Ein Kabinett mit gigantischer Mineralität – aus der Toplage Klamm kommt ein großartiger Weinwert
Eine – von uns außerordentlich geschätzte – Besonderheit des Weinbaus in Deutschland ist, dass die meisten Erzeuger eine zur Unübersichtlichkeit neigende Vielzahl an Weinen keltern und abfüllen. Die Rechnung ist dabei simpel, sie lautet: Wir multiplizieren die Anzahl der Rebsorten mit der Anzahl der Lagen unter zusätzlicher Berücksichtigung des Restzuckergehalts. Denn ja, es stimmt: Manche Rebsorten gibt es in den Ausbaustufen trocken, Kabinett und Spät- oder Auslese. Die ganz hohen Klassifizierungen wie Beerenauslese, Trockenbeerenauslese und Eiswein klammern wir einmal aus! Für Leute, die es beim Weinkauf einfach haben wollen – aber wer möchte das schon? Die Befassung mit der Materie ist doch der halbe Genuss! – sorgt das ab und an für Verwirrung. Wir jubilieren jedoch und freuen uns von Herzen, dass die genialen Dönnhoffs uns gleich mit drei fantastischen Riesling Kabinett-Weinen verwöhnen über die Helmut bei unserer Verkostung in Verzückung geriet: „Die Kabis sind dieses Jahr analytisch nahezu identisch, geschmacklich ergeben sich aber stets andere Welten, daran hab’ ich meinen Spaß!“. Es überrascht daher nicht, dass sie Preislich alle auf einem Niveau – und das heißt: maximal erschwinglich! – ausfallen. Also ab in den Keller mit dem Trio!

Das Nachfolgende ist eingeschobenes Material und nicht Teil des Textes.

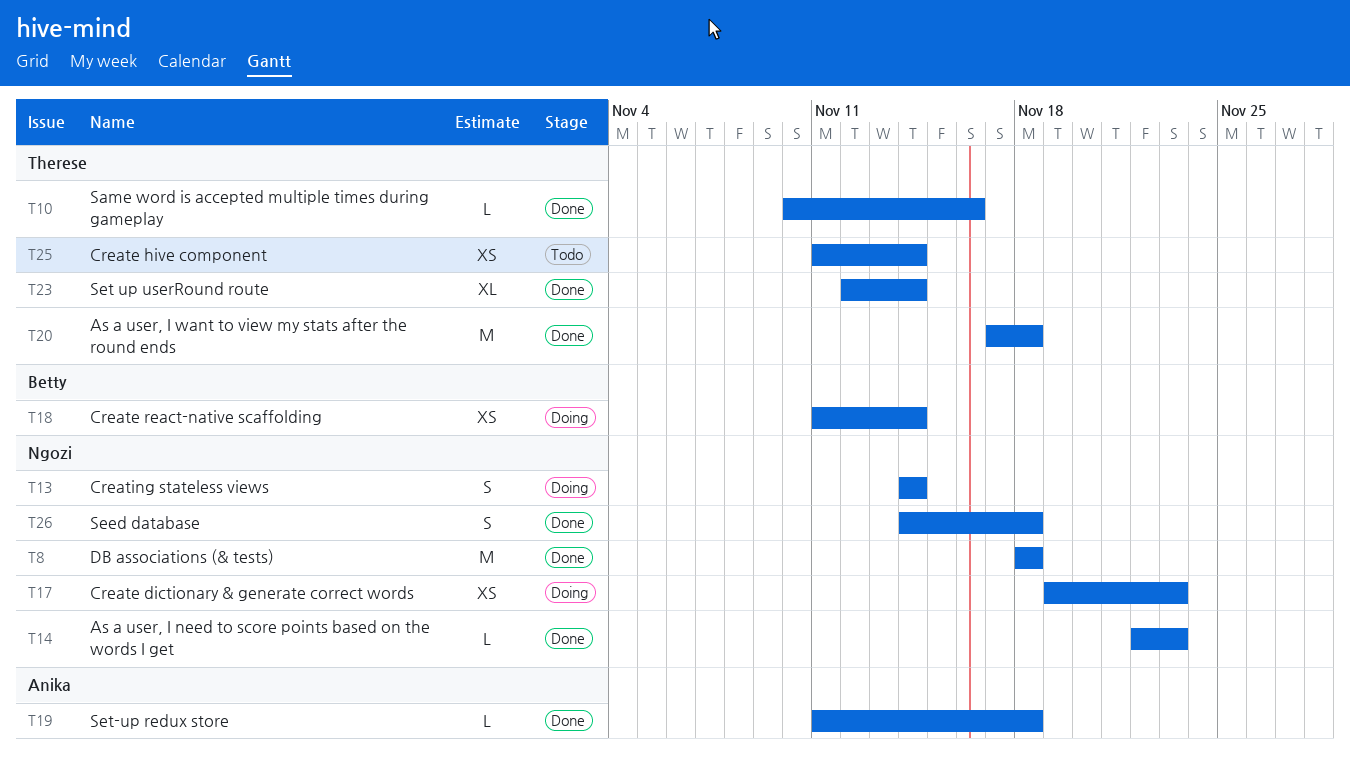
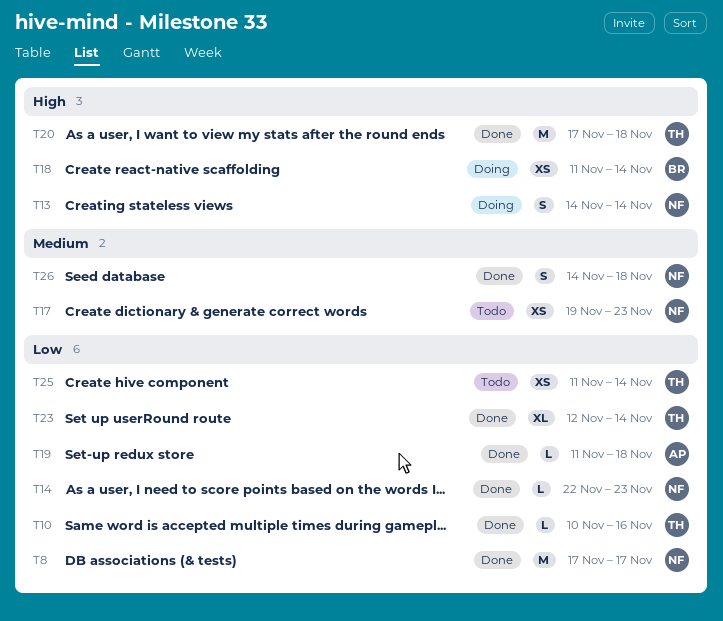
T8, start: Nov 18 -> Nov 17
T8, due: Nov 18 -> Nov 17
T17, status: Doing -> Todo

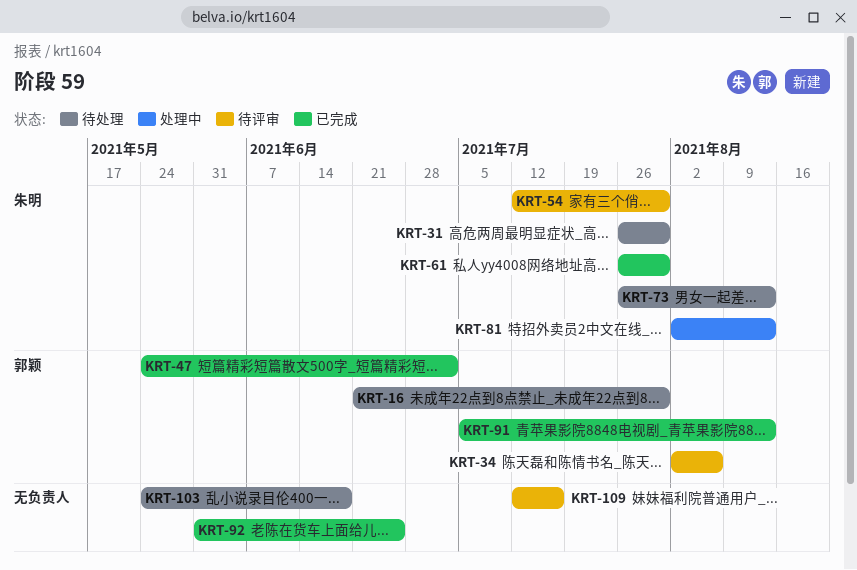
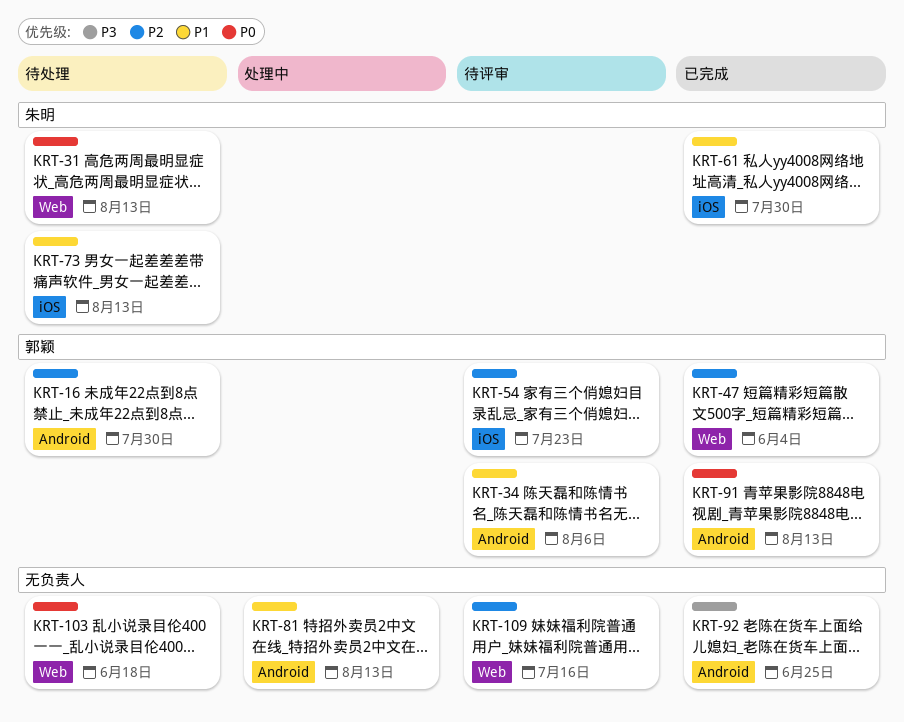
KRT-31, due: Jul 30 -> Aug 13
KRT-47, due: Jul 2 -> Jun 4
KRT-54, owner: 朱明 -> 郭颖
KRT-54, due: Jul 30 -> Jul 23
KRT-81, owner: 朱明 -> none

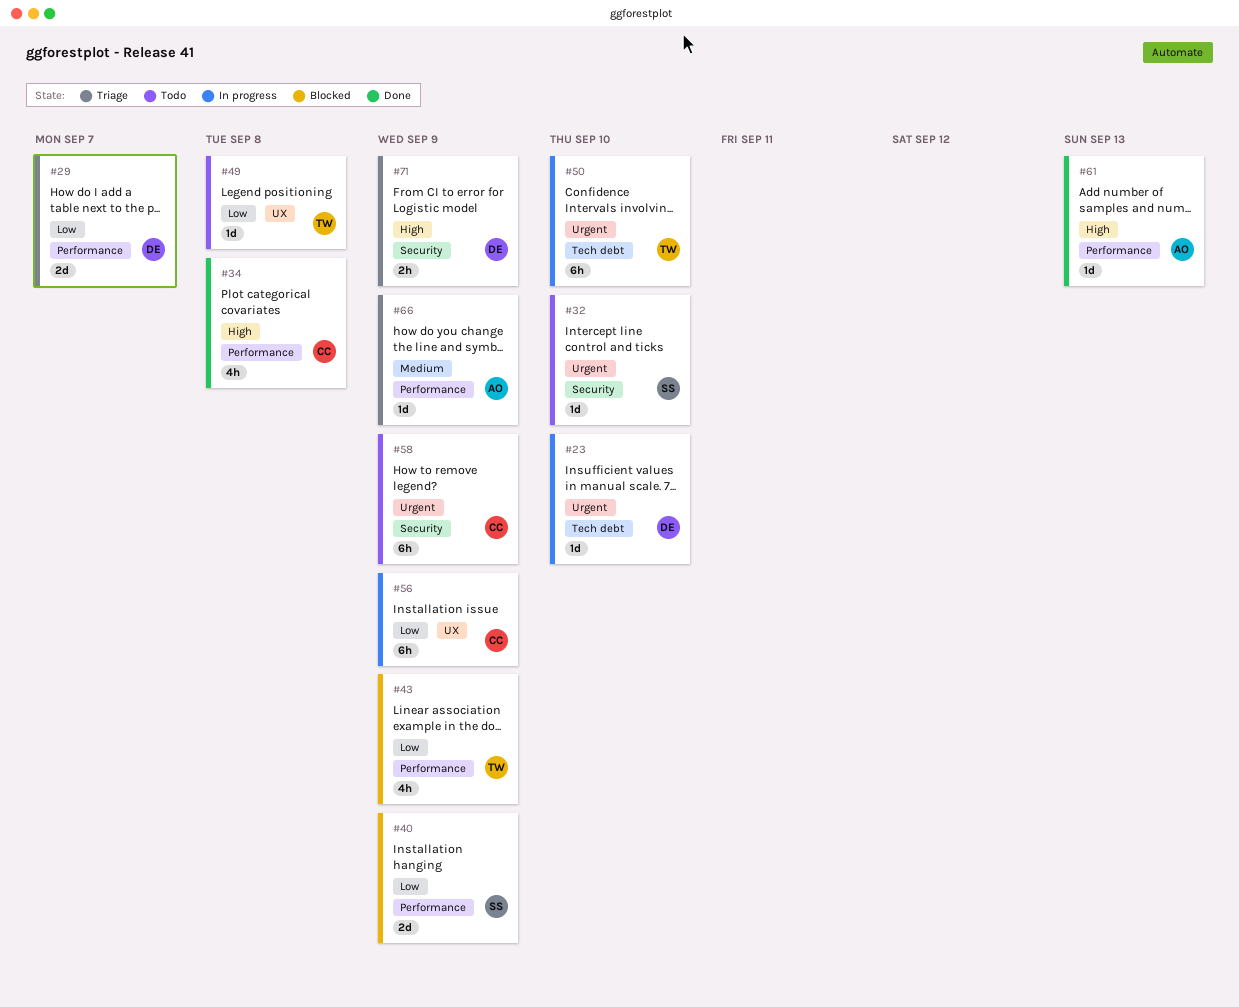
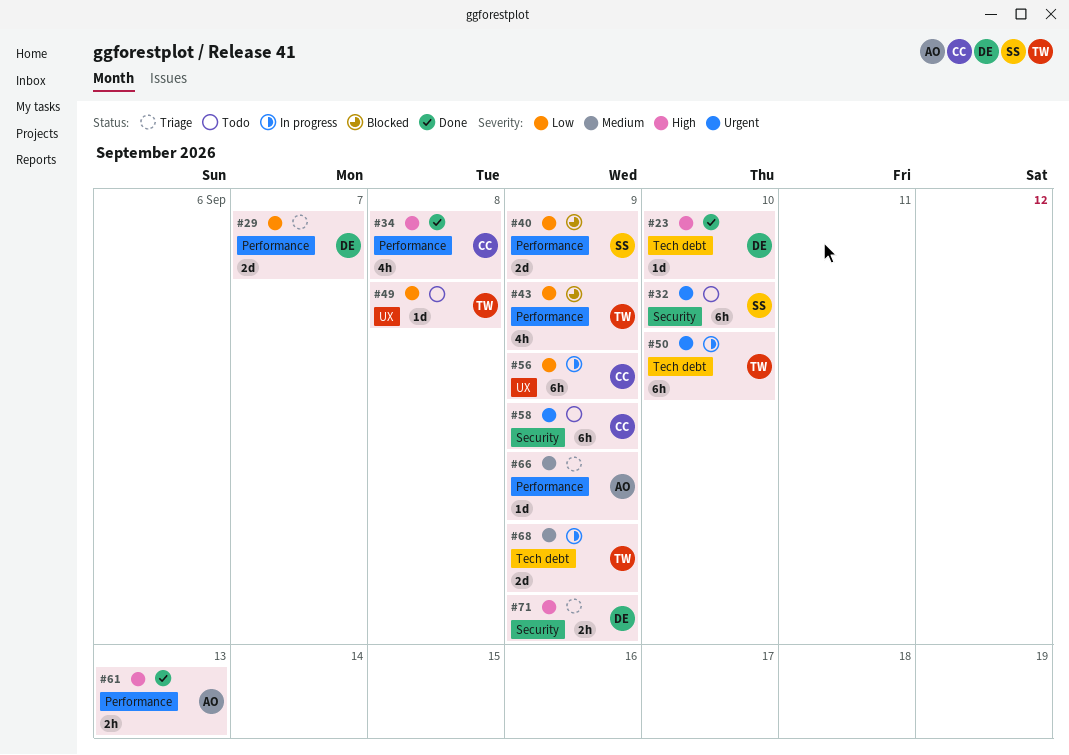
#23, status: In progress -> Done
#23, priority: Urgent -> High
#32, estimate: 1d -> 6h
#61, estimate: 1d -> 2h
#68: none -> present

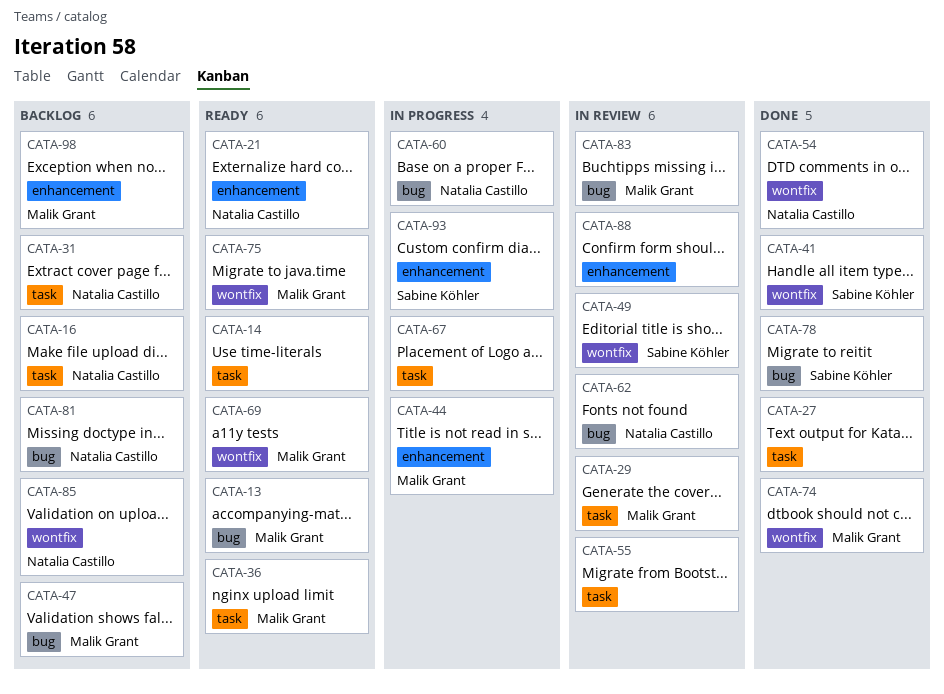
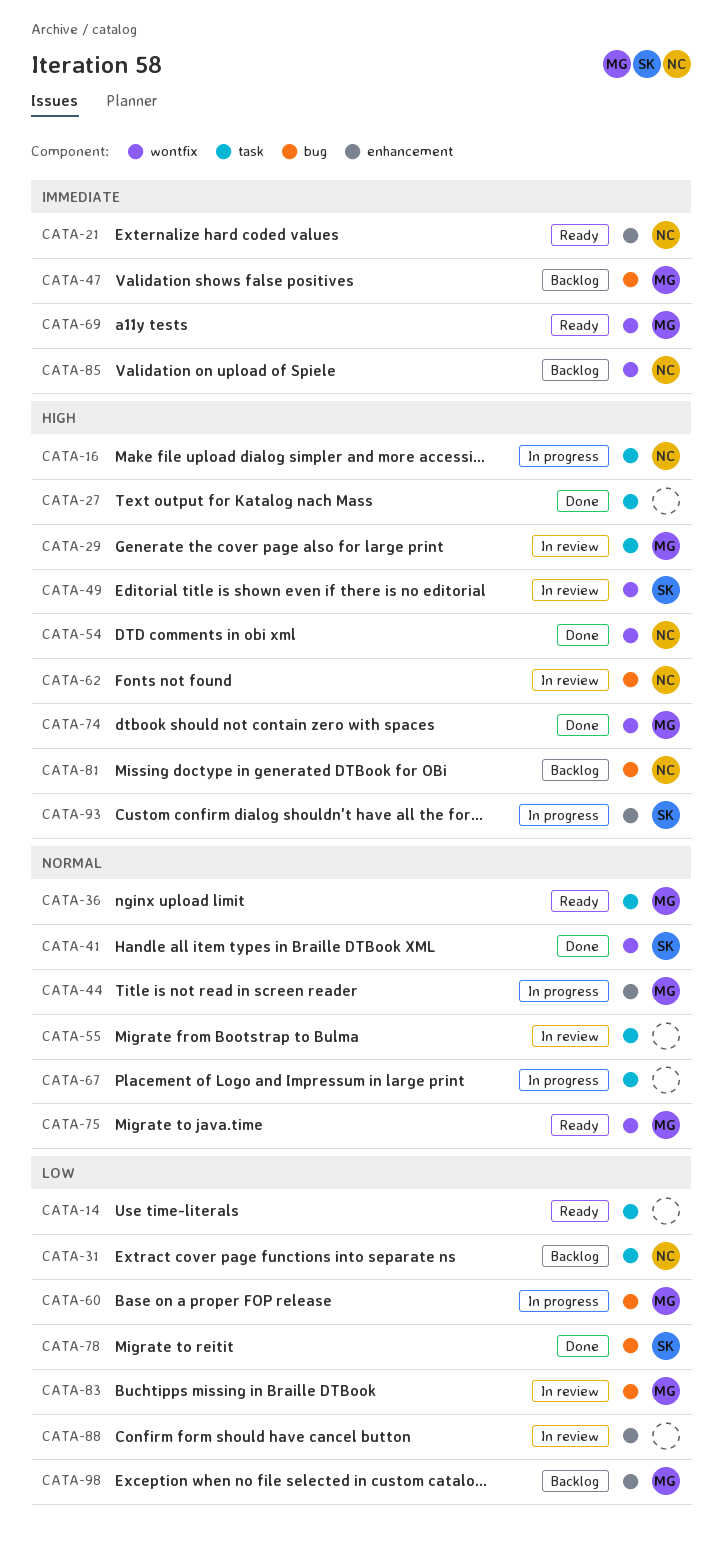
CATA-13: present -> none
CATA-16, status: Backlog -> In progress
CATA-60, owner: Natalia Castillo -> Malik Grant

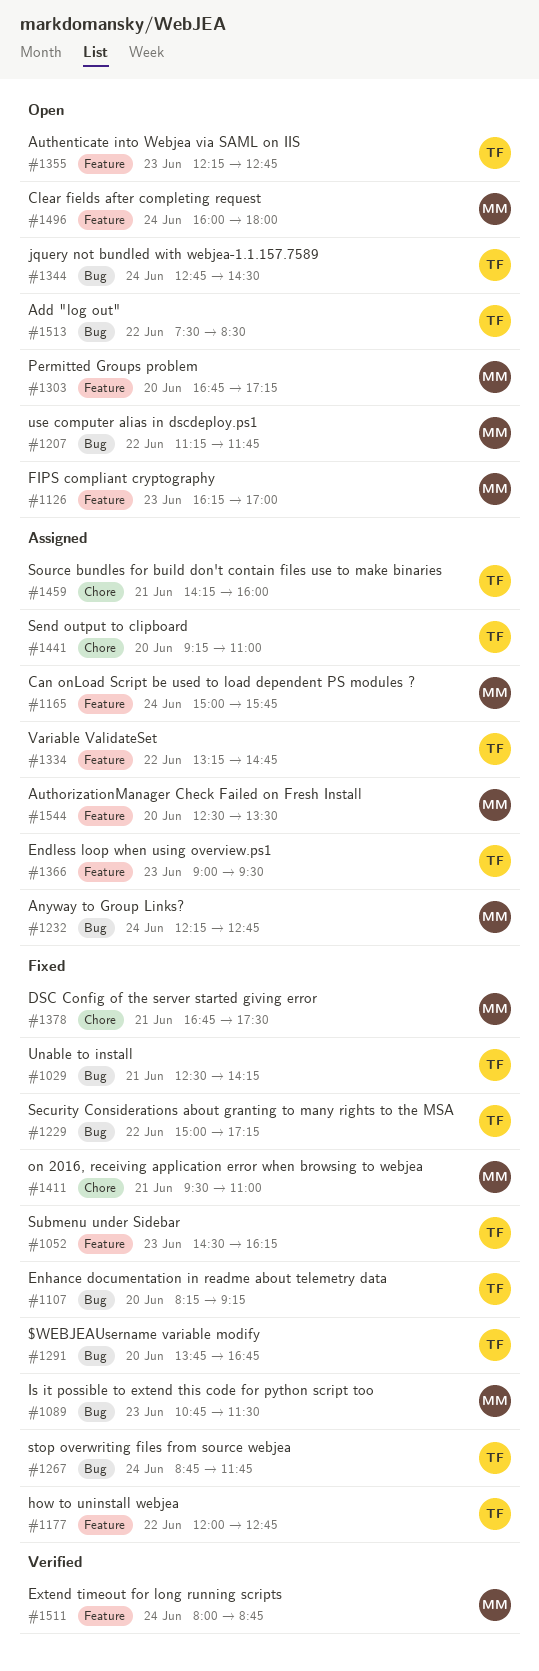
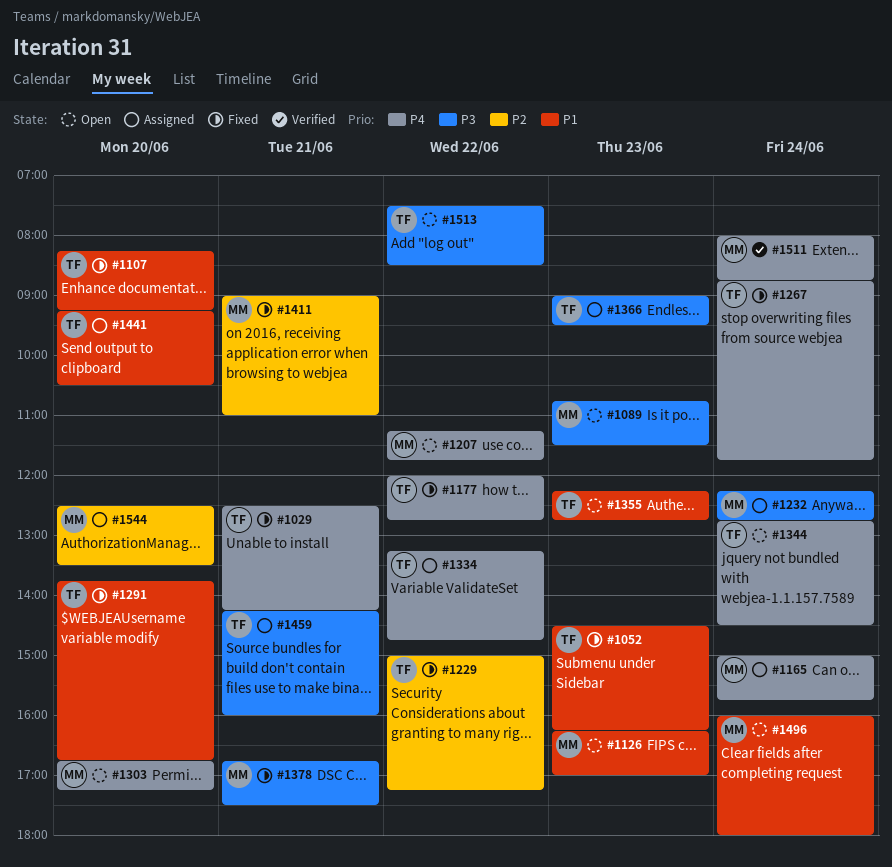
#1089, status: Fixed -> Open
#1411, begins: 09:30 -> 09:00
#1441, ends: 11:00 -> 10:30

Den klaren, fast puristischen Leistenberg gibt es nach einem schönen Menü zur Erfrischung und zum Entspannen der Geschmacksnerven, den geschmeidigen-saftigen Krötenpfuhl öffnen wir an einem gemütlichen Abend zu zweit und den Klamm, wenn man sich einem Wein einfach mal in Ruhe hingeben möchte, um seine ganzen Nuancen, seine Ecken und Kanten, seine individuelle Art zu erkunden und zu verstehen.
Dieses als Große Lage klassifizierte Gewann befindet sich in direkter Nachbarschaft zur legendären Hermannshöhle. Der alte Name Klamm beschreibt die Landschaft und bezeichnet einen tiefen Einschnitt in die Felsen des Berges – wer ab und an in Bayern oder Österreich wandert, weiß ohnehin, was gemeint ist. Die Böden der sehr steilen Rebberge sind vor allem von vulkanischem Gestein geprägt, das mit schiefrigen Elementen durchmischt ist. Die Reben sind zwischen 15 und 35 Jahre alt, der Ertrag liegt bei rund 40 Hektolitern pro Hektar, das ist ein bescheidener Wert, gelesen und selektiert wird von Hand. Die Vergärung und Reifung findet in kleinen Edelstahlfässern statt. Der Wein duftet sehr würzig und ungemein mineralisch. Nasser, heißer Stein ist dabei, aber auch Zündholz, dann süße Mandarine, Limettenabrieb, Aprikose und ein Hauch Papaya. Das ist faszinierend wild und schön. Am Gaumen dann eine umwerfende Saftigkeit, der Wein ist sehr dicht, aber dennoch ungemein elegant, die Säure packt zu, dann kommen reife Früchte mit roter Grapefruit, leicht süßer Yuzu, Orangenblüte, dazu eine Spur Waldmeister: welch Reichtum! Der Klamm hat eine immense Spannung, da ist ganz viel Zug und Druck – und eine extrem tiefgründige Mineralität. Ein großartiger Kabinett für Fortgeschrittene mit toller Länge, ein Wein, der extrem gut reifen wird. Unbedingt probieren!
Ab sofort und bis 2040.
Dönnhoffs großartiger Kabinett-Riesling aus der Niederhäuser Klamm von 2023 bietet Kabinett-Vergnügen für Fortgeschrittene.